I stare into Thane’s eyes, and for a moment I see both versions of him overlaid like double exposure—the man I let into my heart, and the man who kept me in the dark. The one who made me feel chosen, and the one who chose to betray me.

“How could you?”

The words are barely a whisper, but the Ether swells around us, responding to the fracture in my chest.

And just as quickly as it came, it all disappears.

When the mist clears, there’s nothing.

Just endless black space dotted with distant stars, and a ground that feels like nothing but somehow holds me anyway. Empty except for me and him.

The silver strand still glows faintly between us, the only proof that any of this is real.

“Bree—” Thane starts, but I cut him off.

“Don’t.” My voice shakes with fury. “Just don’t.”

He takes a step toward me, hands raised like he’s approaching a wounded animal. Maybe that’s what I am. Maybe that’s all I’ve ever been to any of them.

“I was trying to protect you—”

“Protect me?” The laugh that tears out of me has no humor in it. “By lying? By keeping me in the dark while you knew exactly what was coming for me?”

“You don’t understand—”

“Then explain it!” The words rip out of my throat, raw and desperate. “Explain how you could stand there, bond with me, make me believe I could trust you—and the whole time you knew.”

Thane’s composure cracks, just slightly. “The others told me. They told Stellan and me everything about what happened with Phil, about what he did to you. I thought—”

The words hit me like a sledgehammer.

The others told me.

My knees nearly buckle as the full scope of the betrayal crashes over me.

“The others,” I repeat, voice hollow. “Gray. Rhett. Jace. Wes. Theo.” Each name tastes like ash on my tongue. “They all knew.”

Thane’s face goes carefully blank, which is all the confirmation I need.

“They knew… all of it. And none of them thought to tell me either.”

“They were trying to protect—”

“Stop.” The word comes out sharp enough to cut. “Just stop saying that.”

The Ether writhes around me, responding to the storm building in my chest. I can barely think past the betrayal burning through my veins.

“I let you in,” I whisper, wrapping my arms around myself. “All of you. For the first time in my life, I let people past the walls. I let myself believe I wasn’t alone anymore.”

“You’re not—”

“Don’t you dare!” The shout tears out of me. “Don’t you dare tell me I’m not alone when you all decided I couldn’t be trusted with the truth about my own life!”

Thane flinches, and something shifts in his expression—not just regret now, but alarm.
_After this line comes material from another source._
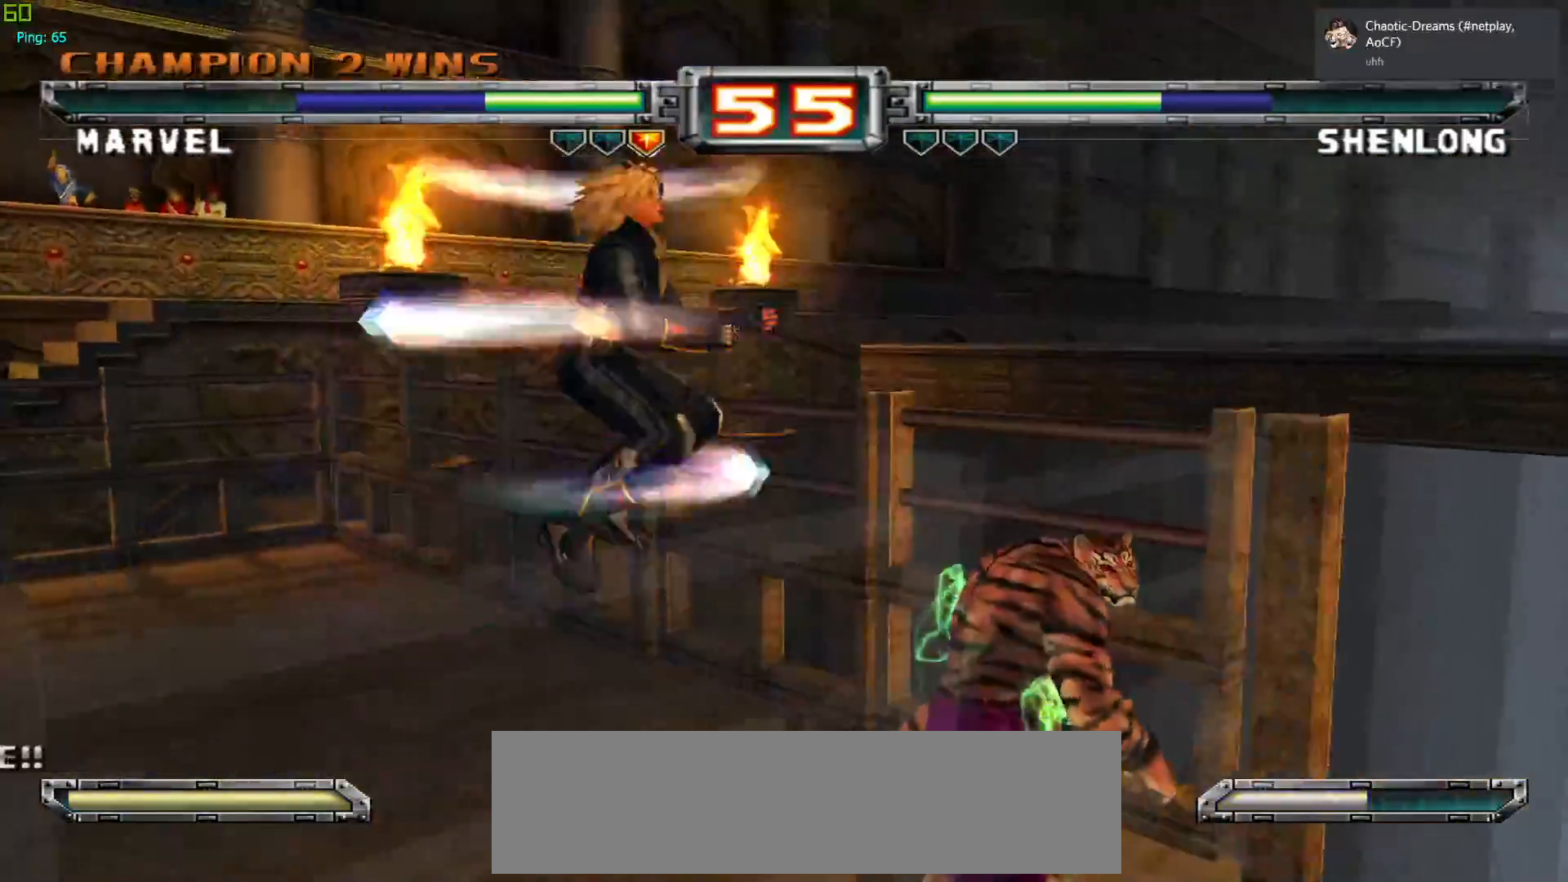
{"buttons": ["SQUARE"], "left_stick": "up", "events": [[167, "CROSS", "down"], [267, "CROSS", "up"], [483, "left_stick", "up"], [500, "SQUARE", "down"]]}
His silver eyes track the mist coiling around us, and I see fear creep across his face.

“It wasn’t about trust—”

“Then what was it about?” I take a step toward him, and the space around us trembles. “Because from where I’m standing, it looks like you all decided I was too weak, too broken, too fragile to handle knowing that one of my abusers was coming back for me.”

Thane goes very still. “One of?” His voice is carefully controlled, but I catch the confusion underneath. “Bree, the mist—”

But I’m too lost in the wound they carved in my chest to pay attention to whatever he’s seeing.

“You treated me like a child,” I continue, the realization hitting with devastating clarity. “Like someone who needed to be managed instead of trusted. Protected instead of prepared.”

Thane takes a step back, his gaze fixed on something I can’t see, can’t focus on past the betrayal consuming me.

“Maybe they were right to be afraid of me,” I say quietly.

The space around us shudders at my words, and Thane’s face goes pale.

“Maybe I was never meant to be trusted either.”

“Bree, no—” His voice breaks, desperate in a way I’ve never heard from him. He reaches toward me, but stops short, like he’s afraid of what his touch might do. “That’s not—you can’t believe that.”

And from somewhere in the endless black around us, distant but unmistakable, comes the sound of laughter.

Soft. Maniacal. Pleased.

As if he’d been waiting for me to say it.